What this task involves:
The entries that follow need to be printed exactly as they are, minus any pictures.

Exercise data:
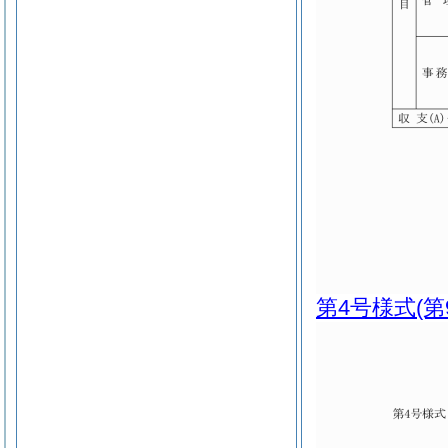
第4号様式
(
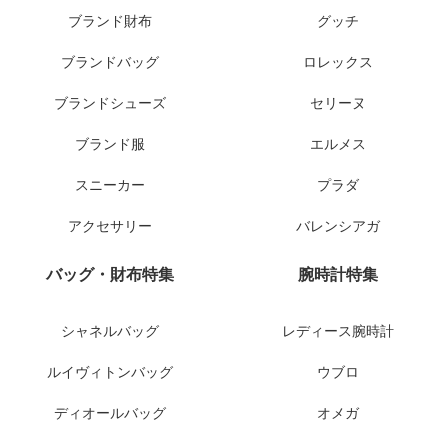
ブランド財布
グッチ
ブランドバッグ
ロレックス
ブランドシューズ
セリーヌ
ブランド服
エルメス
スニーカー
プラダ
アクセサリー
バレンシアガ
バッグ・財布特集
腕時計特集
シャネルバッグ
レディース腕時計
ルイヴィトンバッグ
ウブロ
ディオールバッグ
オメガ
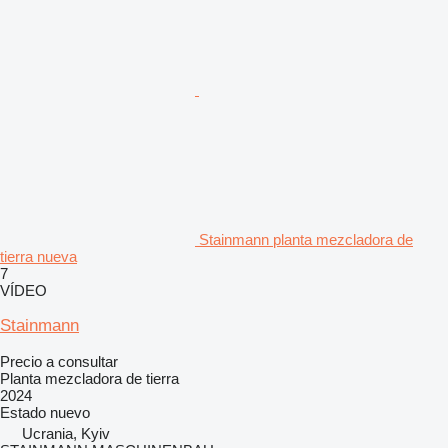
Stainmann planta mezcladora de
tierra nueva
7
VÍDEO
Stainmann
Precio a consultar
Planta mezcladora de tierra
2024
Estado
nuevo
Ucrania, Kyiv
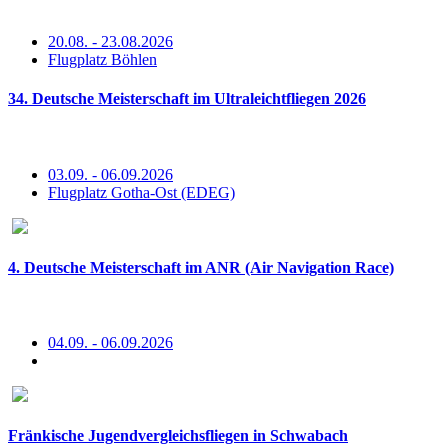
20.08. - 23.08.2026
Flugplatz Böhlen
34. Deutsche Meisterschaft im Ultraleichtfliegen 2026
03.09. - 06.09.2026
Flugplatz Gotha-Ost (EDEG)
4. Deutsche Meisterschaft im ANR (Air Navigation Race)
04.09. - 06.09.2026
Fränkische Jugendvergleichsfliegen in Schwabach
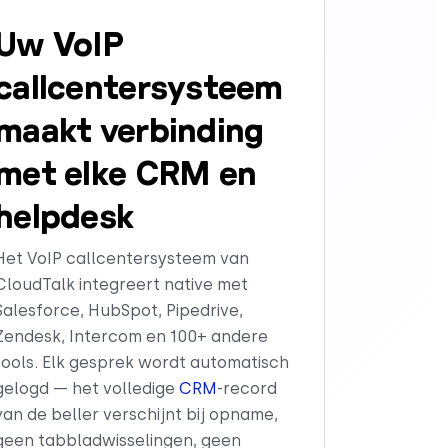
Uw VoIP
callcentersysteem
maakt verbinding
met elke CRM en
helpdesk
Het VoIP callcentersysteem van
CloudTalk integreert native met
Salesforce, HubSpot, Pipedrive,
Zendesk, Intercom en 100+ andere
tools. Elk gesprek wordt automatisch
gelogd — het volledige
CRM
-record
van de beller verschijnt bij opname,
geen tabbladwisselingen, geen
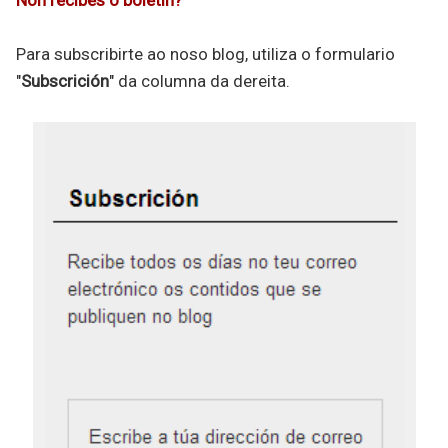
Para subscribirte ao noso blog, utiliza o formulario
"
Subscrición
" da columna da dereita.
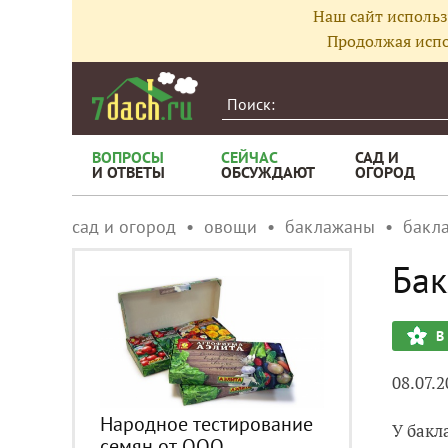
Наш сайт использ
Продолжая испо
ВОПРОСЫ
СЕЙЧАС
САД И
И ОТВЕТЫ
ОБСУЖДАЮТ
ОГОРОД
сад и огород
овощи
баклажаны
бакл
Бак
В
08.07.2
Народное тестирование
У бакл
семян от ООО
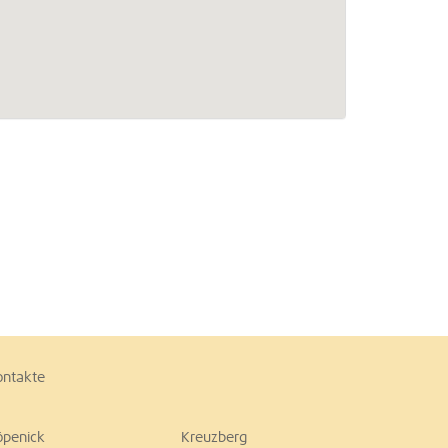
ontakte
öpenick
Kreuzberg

Problem solution:
第4号様式
(
ブランド財布
グッチ
ブランドバッグ
ロレックス
ブランドシューズ
セリーヌ
ブランド服
エルメス
スニーカー
プラダ
アクセサリー
バレンシアガ
バッグ・財布特集
腕時計特集
シャネルバッグ
レディース腕時計
ルイヴィトンバッグ
ウブロ
ディオールバッグ
オメガ
Stainmann planta mezcladora de
tierra nueva
7
VÍDEO
Stainmann
Precio a consultar
Planta mezcladora de tierra
2024
Estado
nuevo
Ucrania, Kyiv
20.08. - 23.08.2026
Flugplatz Böhlen
34. Deutsche Meisterschaft im Ultraleichtfliegen 2026
03.09. - 06.09.2026
Flugplatz Gotha-Ost (EDEG)
4. Deutsche Meisterschaft im ANR (Air Navigation Race)
04.09. - 06.09.2026
Fränkische Jugendvergleichsfliegen in Schwabach
Uw VoIP
callcentersysteem
maakt verbinding
met elke CRM en
helpdesk
Het VoIP callcentersysteem van
CloudTalk integreert native met
Salesforce, HubSpot, Pipedrive,
Zendesk, Intercom en 100+ andere
tools. Elk gesprek wordt automatisch
gelogd — het volledige
CRM
-record
van de beller verschijnt bij opname,
geen tabbladwisselingen, geen
Para subscribirte ao noso blog, utiliza o formulario
"
Subscrición
" da columna da dereita.
Наш сайт использ
Продолжая испо
ВОПРОСЫ
СЕЙЧАС
САД И
И ОТВЕТЫ
ОБСУЖДАЮТ
ОГОРОД
сад и огород
овощи
баклажаны
бакл
Бак
В
08.07.2
Народное тестирование
У бакл
семян от ООО
ontakte
öpenick
Kreuzberg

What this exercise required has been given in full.